GOAL -
Reproduce the lines below verbatim, from the first one through the line that contains "collection date as typed: 22 Apr 1891".

[Data items]

□ □ □

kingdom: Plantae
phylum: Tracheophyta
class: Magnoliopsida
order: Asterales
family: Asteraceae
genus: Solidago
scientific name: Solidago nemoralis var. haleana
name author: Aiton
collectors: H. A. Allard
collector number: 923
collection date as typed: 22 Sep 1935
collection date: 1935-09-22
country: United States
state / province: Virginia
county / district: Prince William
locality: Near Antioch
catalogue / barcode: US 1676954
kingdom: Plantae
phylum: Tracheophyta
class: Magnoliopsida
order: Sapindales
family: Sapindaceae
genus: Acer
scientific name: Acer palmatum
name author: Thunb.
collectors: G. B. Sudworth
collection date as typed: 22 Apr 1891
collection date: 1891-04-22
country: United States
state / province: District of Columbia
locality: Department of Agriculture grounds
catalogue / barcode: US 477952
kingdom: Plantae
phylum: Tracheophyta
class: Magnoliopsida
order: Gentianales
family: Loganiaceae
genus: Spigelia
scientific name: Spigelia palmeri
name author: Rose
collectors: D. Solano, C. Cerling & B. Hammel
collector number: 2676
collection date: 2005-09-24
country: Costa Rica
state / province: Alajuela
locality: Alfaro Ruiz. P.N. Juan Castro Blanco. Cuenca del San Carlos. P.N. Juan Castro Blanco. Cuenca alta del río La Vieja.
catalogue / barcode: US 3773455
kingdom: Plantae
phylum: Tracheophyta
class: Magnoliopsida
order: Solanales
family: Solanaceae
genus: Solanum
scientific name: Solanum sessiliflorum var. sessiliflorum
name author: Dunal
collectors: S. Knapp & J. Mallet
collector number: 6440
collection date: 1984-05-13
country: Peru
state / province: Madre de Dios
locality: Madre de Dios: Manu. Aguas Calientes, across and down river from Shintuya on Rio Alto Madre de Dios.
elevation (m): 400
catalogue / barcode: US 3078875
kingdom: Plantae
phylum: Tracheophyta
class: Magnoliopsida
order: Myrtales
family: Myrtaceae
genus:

□ □ □

EXERCISE RESULT -
kingdom: Plantae
phylum: Tracheophyta
class: Magnoliopsida
order: Asterales
family: Asteraceae
genus: Solidago
scientific name: Solidago nemoralis var. haleana
name author: Aiton
collectors: H. A. Allard
collector number: 923
collection date as typed: 22 Sep 1935
collection date: 1935-09-22
country: United States
state / province: Virginia
county / district: Prince William
locality: Near Antioch
catalogue / barcode: US 1676954
kingdom: Plantae
phylum: Tracheophyta
class: Magnoliopsida
order: Sapindales
family: Sapindaceae
genus: Acer
scientific name: Acer palmatum
name author: Thunb.
collectors: G. B. Sudworth
collection date as typed: 22 Apr 1891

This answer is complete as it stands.